> **Supplied text**:
*-*-*
Letitia Elizabeth Landon, born in Chelsea, London, on 14 August 1802, was an English poet and novelist better known to her readers as L.E.L. She wrote at a moment when English literature was moving from Romanticism toward Victorian forms, and her own work stands at that crossing point. Her first major success was The Improvisatrice; and Other Poems, published in 1824, and she helped develop the metrical romance toward what became the Victorian monologue.

Landon was a precocious child. She learned to read as a toddler, encouraged by a disabled neighbour who scattered letter tiles on the floor and rewarded her for reading them. At five she went to Frances Arabella Rowden’s school at 22 Hans Place, Knightsbridge, where she became fluent in French. Rowden was a poet, an engaging teacher, and, according to Mary Russell Mitford, had “a knack of making poetesses of her pupils.” After the Landon family moved to the countryside in 1809, Letitia was taught at home by her older cousin Elizabeth, who later recalled that the girl’s answers on history, geography, grammar, Plutarch, and other books were almost always correct.

The family returned to London in 1815 after an agricultural depression, and there Landon came to the notice of William Jerdan, editor of The Literary Gazette. Her first poem appeared in the Gazette in 1820 under the single initial “L,” when she was eighteen. In 1821, with help from her grandmother, she published The Fate of Adelaide under her full name. It sold well but brought her no profit, because the publisher soon went out of business. That same month, two poems signed “L.E.L.” appeared in the Gazette, and the initials quickly drew curiosity and admiration.

Through the 1820s Landon became one of the most discussed literary figures of her day. She served as the Gazette’s chief reviewer while continuing to publish poetry, often linking poems with works of art. After The Improvisatrice came The Troubadour in 1825, which included a lament for her father, who had died in 1824. His death forced her to write to support her family, a fact some contemporaries judged harshly because they did not think a woman should be a professional writer. Further volumes followed, including The Golden Violet in 1827 and The Venetian Bracelet, The Lost Pleiad, A History of the Lyre, and Other Poems in 1829. During these years she was sometimes called the “female Byron.”

In the 1830s, the rise of annual gift books gave Landon another outlet for her skill in pairing verse with images. She wrote most of the poetry for Fisher’s Drawing Room Scrap Books from 1832 through 1839. Her influence reached other English writers, including Elizabeth Barrett Browning, Robert Browning, Alfred Tennyson, and Christina Rossetti, and she was also very popular in the United States. Edgar Allan Poe regarded her genius as self-evident. Landon died on 15 October 1838, and after her death her work was often ignored or misrepresented because of rumours about her life. Yet the force of her voice remains clear: intelligent, musical, alert to feeling, and shaped by the demands placed on a woman who made literature her work.
*-*-*
> **Available data**:
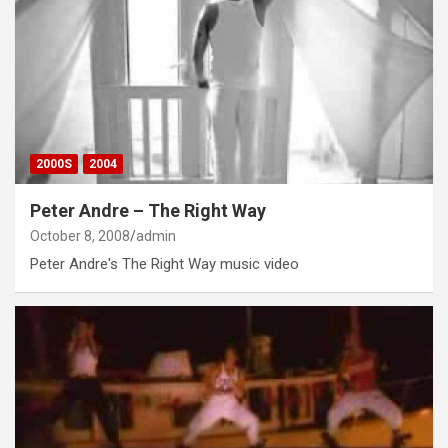
2000S
2004
Peter Andre – The Right Way
October 8, 2008
admin
Peter Andre's The Right Way music video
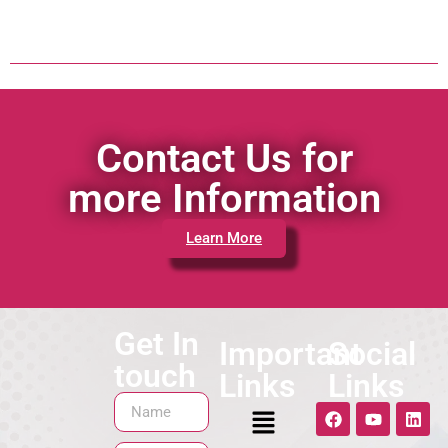
Contact Us for
more Information
Learn More
Get In
Important
Social
touch
Links
Links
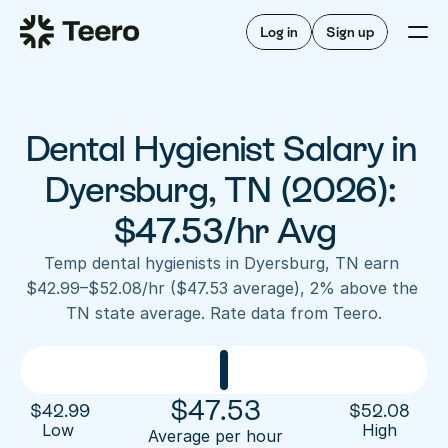
Staffing for offices
For hygienists
Staffing for DSOs
Log in
Sign up
A/R automation
How Teero works
About Teero
For offices
Insurance verification
Find shifts
FAQ
Dental Hygienist Salary in 
FAQ
Our story
Staffing for offices
For hygienists
Blog
Dyersburg, TN (2026): 
Staffing for DSOs
Careers
A/R automation
$47.53/hr Avg
How Teero works
About Teero
Contact us
Insurance verification
Log in
Sign up now
Find shifts
Temp dental hygienists in Dyersburg, TN earn 
FAQ
$42.99–$52.08/hr ($47.53 average), 2% above the 
FAQ
Our story
TN state average. Rate data from Teero.
Blog
Careers
Contact us
Log in
Sign up now
$
47.53
$
42.99
$
52.08
Low 
High
Average per hour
*-*-*
> **Problem description**: Rewrite the passage of the Landon text from "Landon was a" to "almost always correct.", changing "fluent" to "proficient".

> **Written answer**:
Landon was a precocious child. She learned to read as a toddler, encouraged by a disabled neighbour who scattered letter tiles on the floor and rewarded her for reading them. At five she went to Frances Arabella Rowden’s school at 22 Hans Place, Knightsbridge, where she became proficient in French. Rowden was a poet, an engaging teacher, and, according to Mary Russell Mitford, had “a knack of making poetesses of her pupils.” After the Landon family moved to the countryside in 1809, Letitia was taught at home by her older cousin Elizabeth, who later recalled that the girl’s answers on history, geography, grammar, Plutarch, and other books were almost always correct.